NRC sees famine, flood, and disease sweeping through different global regions, irrespective of national borders.
New generations have long since forgotten, assuming they ever knew, about the magnitude of devastation in World War II — e.g., 12,000 heavy bombers shot down and over 100,000 bomber crewmen killed in action. About 40,000 men served in German U-boats in World War II. 30,000 never returned to base.

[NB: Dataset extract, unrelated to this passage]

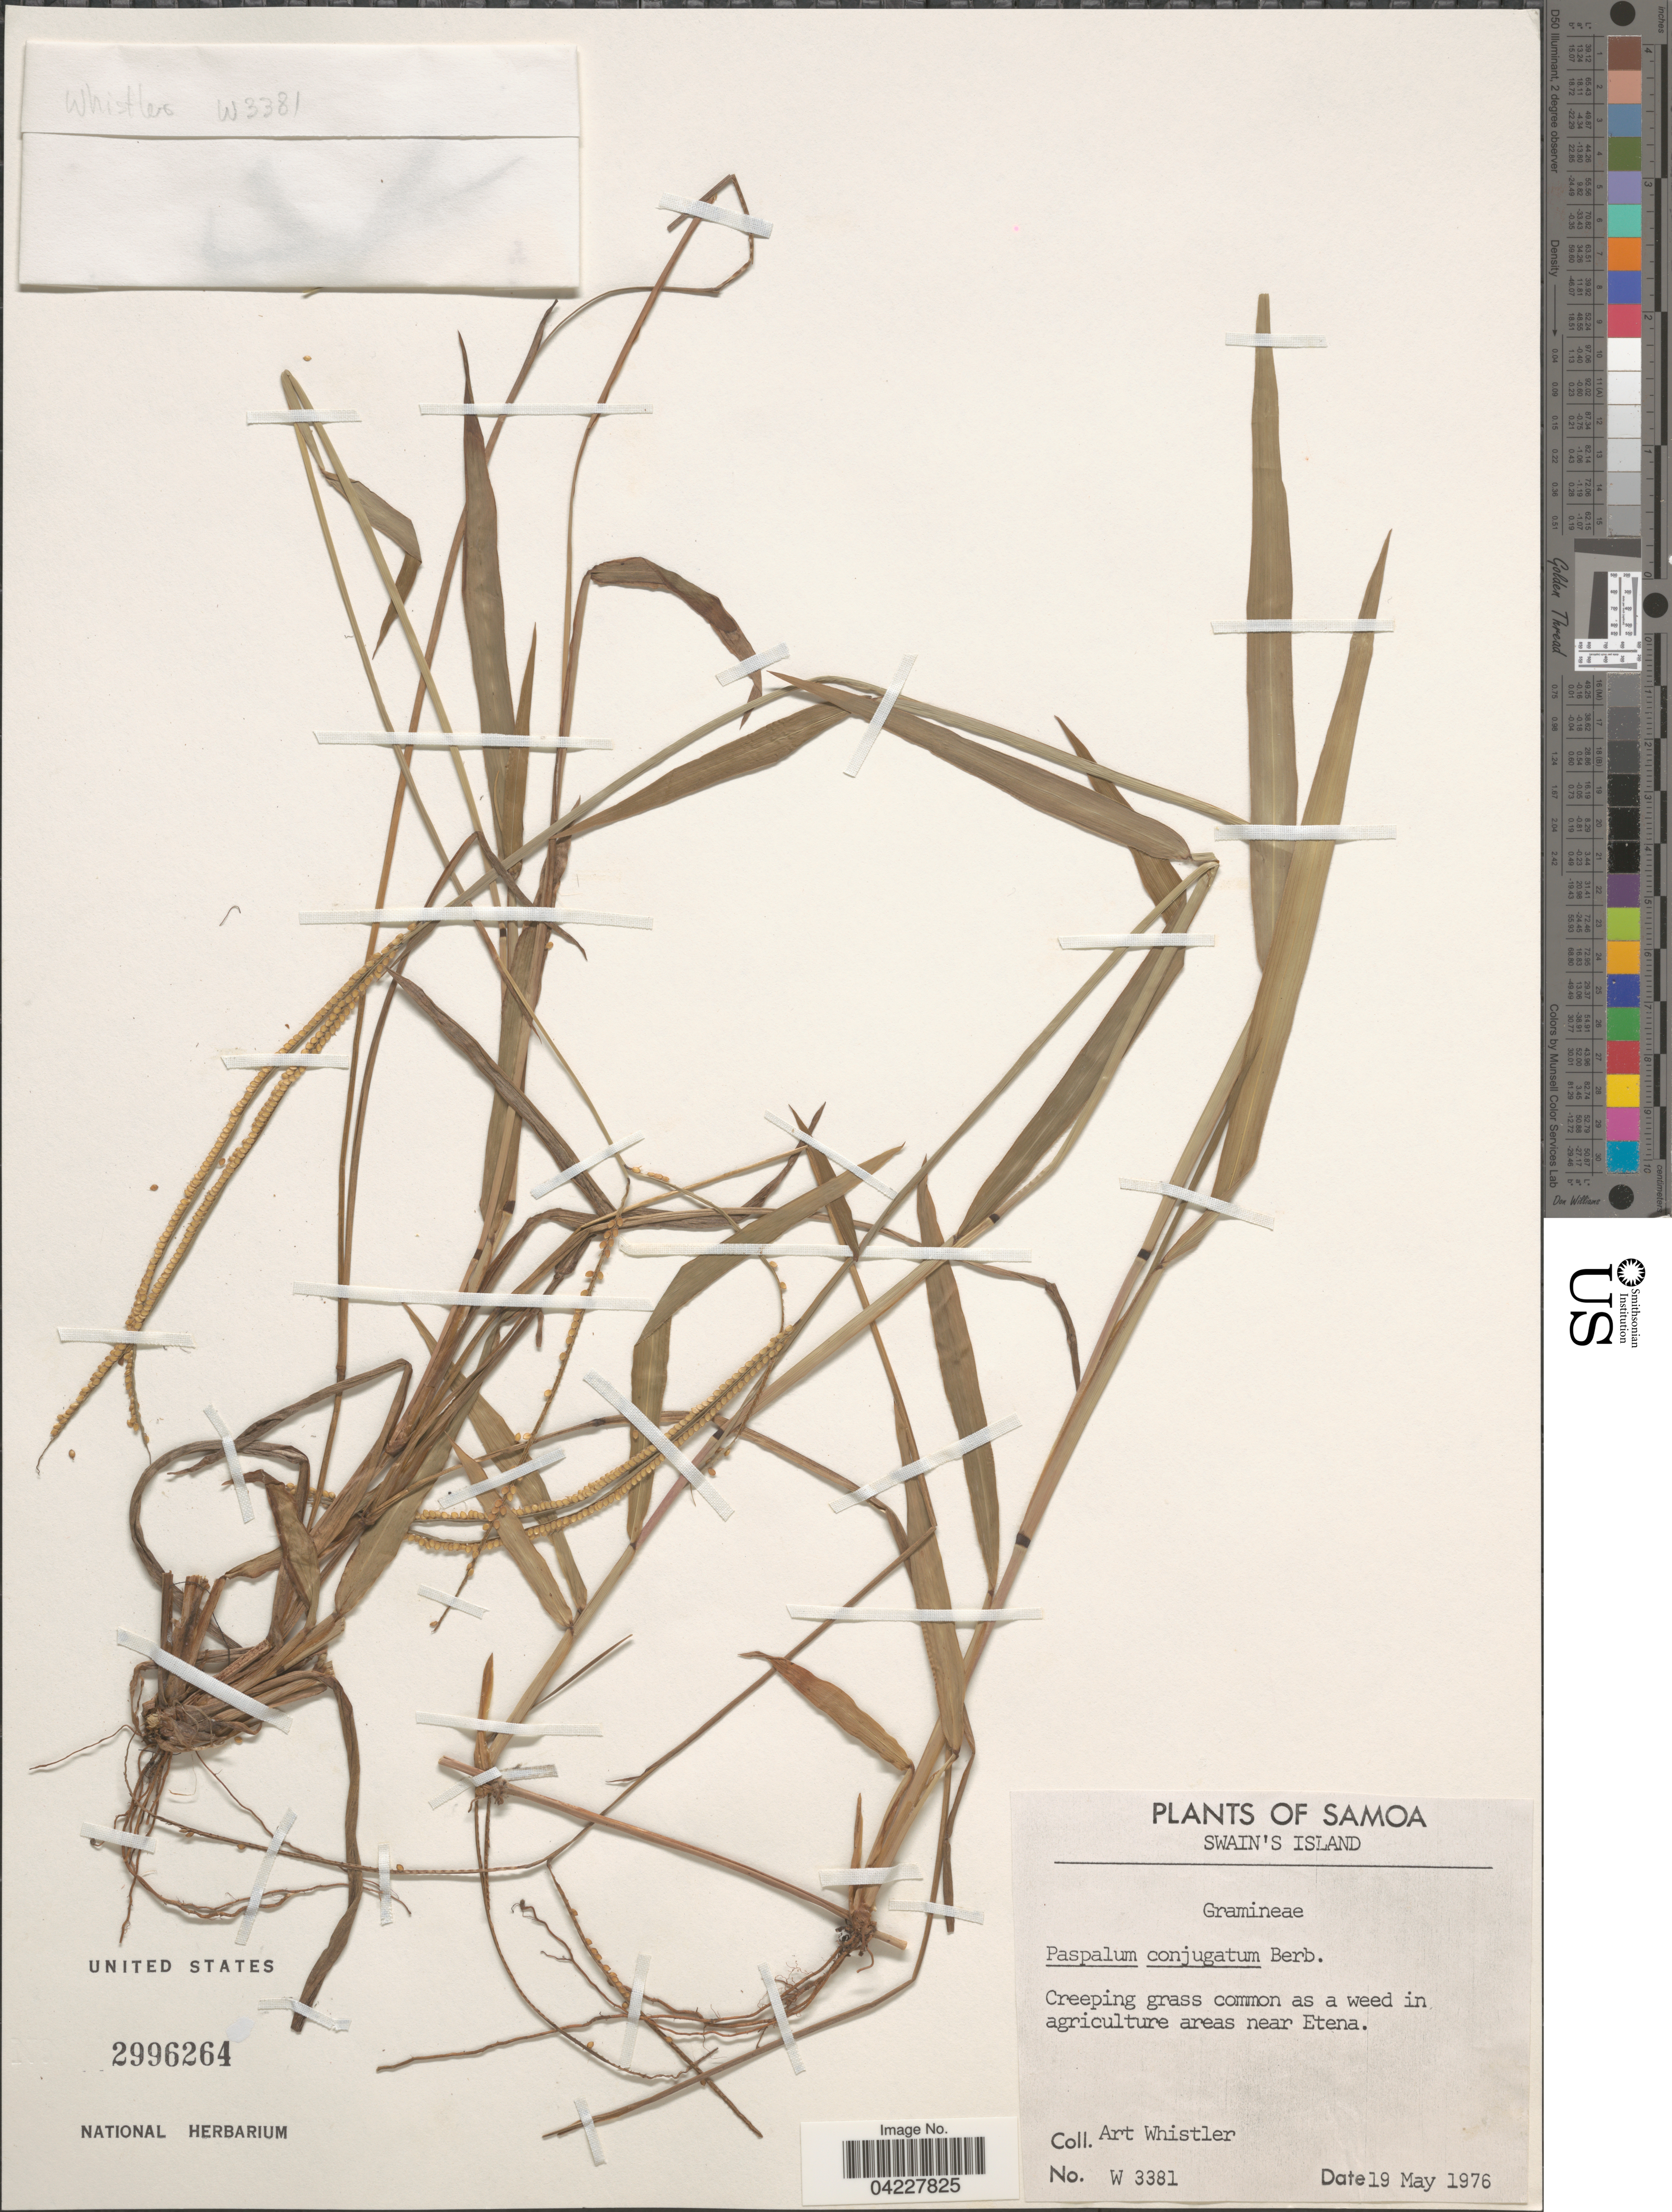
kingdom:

A few years later, the United States aimed twice the tonnage dropped on Germany at targets in Vietnam and Laos (the latter against Ho Chi Minh supply trails from North to South Vietnam). Laos alone was hit by 2.5 million tons, including 260 million cluster bombs.
To argue that World War I and II, Korea, and Vietnam had no impact on the Earth's envelope stretches credulity.
Unfortunately, we live in the age of social media where 140-character tweets are treated as news and newspapers are relegated to a glance online. Newspapers are still held with both hands but only by those with time on their hands. Social media and blogs now rule the roost.
Magazines are no longer read by younger movers and shakers who navigate their cyber future on line seemingly oblivious to earthly cares and concerns.
"If Hurricane Sandy doesn't persuade Americans to get serious about climate change, nothing will," says Businessweek.
When this reporter was born there were 2 billion people in the world and only 32 million cars in use. Today, those same figures are 7 billion people and more than 1 billion automobiles.
More than half of today's 7 billion humans are under 25. And about 2.5 billion are on the Internet.
On CBS' "60 Minutes," historian David McCullough said last week, "we're training young people who are, by and large, historically illiterate." Of those who enter ninth grade, one survey indicates, only 37 percent are ready for college. In New York, that same figure drops to 1 in 5.
Fertility rates continue to fall but the global population continues to grow. As do slum dwellers, now estimated at about 1 billion worldwide.
The National Research Council has sounded a global alarm. But Republicans in Congress opposed the CIA's plan for a climate change center (NewsMax, 2012).